Next Greater Element

Level - Medium

Statement

Given an array arr[] of size N having distinct elements, the task is to find the next greater element for each element of the array.

What is next greater element ?

Next greater element of an element in the array is, the first greater element on right hand side.

Example:

Input: N = 5, arr[]=[6 8 0 1 3]

Output:
8 -1 1 3 -1

Explanation:

6 -> 8
8 -> -1 // as no element is greater then 8 on right hand side
0 -> 1
1 -> 3
3-> -1

You can try this at:

• https://practice.geeksforgeeks.org/problems/next-larger-element-1587115620/1

Brute Force Approach

• just loop though all the elements in the array and find the next greater element by using nested loop.

int[] res; // initially all the elements in the res array is -1
for(int i=0;i<n;i++){
    for(int j=i+1;j<n;j++){
        if(arr[j] > arr[i]){
            res[i] = arr[j];
            break;
        }
    }
}
res[n-1] = -1;// for last element
return res; // the resultant array

Time Complexity:

O(N^2)

Space Complexity:

O(N)

Optimal Approach

note

now we will first see the working of an algorithm and then we will jump on intution

• create an empty stack

• iterate from last of the array and on each step perform below tasks:

  • run a while loop if this condition satisfies stack.isEmpty()==false && arr[i]>=stack.peek() then perform stack.pop()

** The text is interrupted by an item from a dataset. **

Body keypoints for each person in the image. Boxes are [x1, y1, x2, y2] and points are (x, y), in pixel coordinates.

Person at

  • now the next greater element for arr[i] is stack.peek(), so if(stack.isEmpty==false)res[i] = stack.peek() else res[i] = -1

  • insert arr[i] into the stack, so stack.push(arr[i])

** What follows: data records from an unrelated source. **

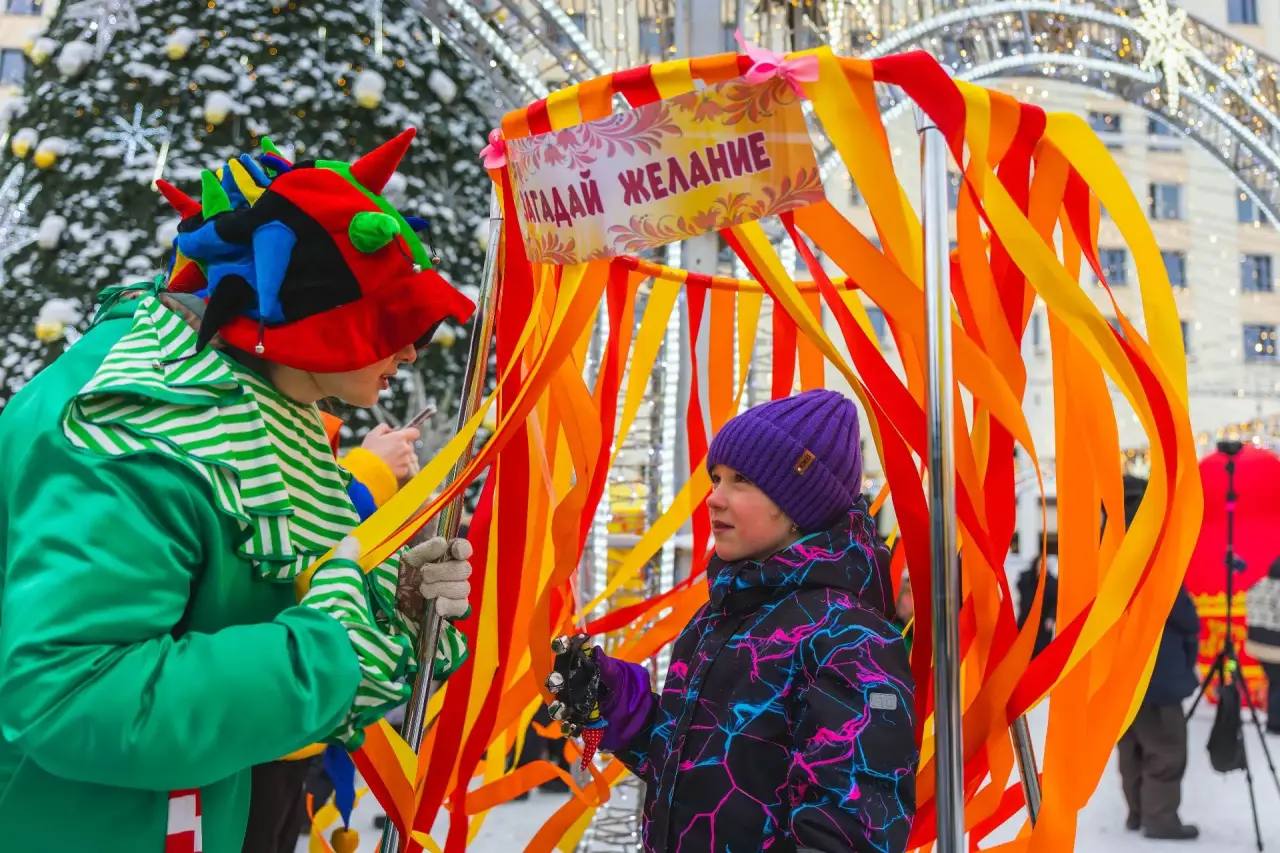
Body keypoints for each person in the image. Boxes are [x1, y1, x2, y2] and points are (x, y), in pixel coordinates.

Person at [0, 130, 476, 852]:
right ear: (317, 317)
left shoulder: (248, 393)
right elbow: (68, 695)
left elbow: (243, 608)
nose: (412, 349)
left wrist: (390, 607)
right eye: (394, 322)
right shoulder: (144, 421)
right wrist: (328, 652)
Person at [549, 389, 917, 851]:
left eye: (740, 480)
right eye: (716, 478)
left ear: (800, 505)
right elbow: (700, 770)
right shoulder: (717, 620)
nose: (713, 498)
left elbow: (852, 829)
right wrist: (618, 703)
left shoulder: (849, 637)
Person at [1116, 585, 1201, 840]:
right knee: (1166, 753)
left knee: (1131, 749)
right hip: (1159, 680)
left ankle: (1137, 813)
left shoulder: (1116, 567)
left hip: (1122, 678)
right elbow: (1188, 620)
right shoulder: (1164, 572)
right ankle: (1160, 819)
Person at [1245, 556, 1280, 733]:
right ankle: (1275, 725)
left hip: (1258, 647)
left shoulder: (1259, 585)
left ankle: (1273, 722)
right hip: (1276, 649)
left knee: (1275, 682)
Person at [1015, 554, 1058, 656]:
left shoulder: (1052, 583)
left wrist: (1051, 618)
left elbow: (1054, 603)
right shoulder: (1027, 579)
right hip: (1026, 622)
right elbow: (1020, 588)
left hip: (1043, 624)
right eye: (1040, 565)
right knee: (1025, 651)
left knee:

• at the end we have res[] as a resultant array

Dry Run

Intution

Java

public static long[] nextLargerElement(long[] arr, int n) {
    long[] res = new long[n];
    Stack < Long > st = new Stack < > ();

    for (int i = n - 1; i >= 0; i--) {
        // maintain the increasing order from bottom to top in the stack
        while (!st.isEmpty() && st.peek() <= arr[i]) {
            st.pop();
        }

        // update the result
        if (st.isEmpty()) res[i] = -1;
        else res[i] = st.peek();
        
        // push the current element to the stack      
        st.push(arr[i]);
    }
    return res;
}

Cpp

 vector <long long> nextLargerElement(vector < long long > arr, int n) {
   // Your code here
   vector < long long > res(n);
   stack < long long > st;

   for (int i = n - 1; i >= 0; i--) {
     // maintain the increasing order from bottom to top in the stack
     while (!st.empty() && st.top() <= arr[i]) {
       st.pop();
     }
     if (st.empty()) res[i] = -1;
     else res[i] = st.top();

     // push the current element to the stack      
     st.push(arr[i]);
   }
   return res;
 }

Python

def nextLargerElement(self, arr, n):
    # code here
    res = [0] * n
    st = []

    for i in range(n - 1, -1, -1):
        # maintain the increasing order from bottom to top in the stack
        while len(st) != 0 and st[-1] <= arr[i]:
            st.pop()
        if len(st) == 0:
            res[i] = -1
        else:
            res[i] = st[-1]

        # push the current element to the stack
        st.append(arr[i])

    return res

Time Complexity:

O(N)

Space Complexity:

O(N)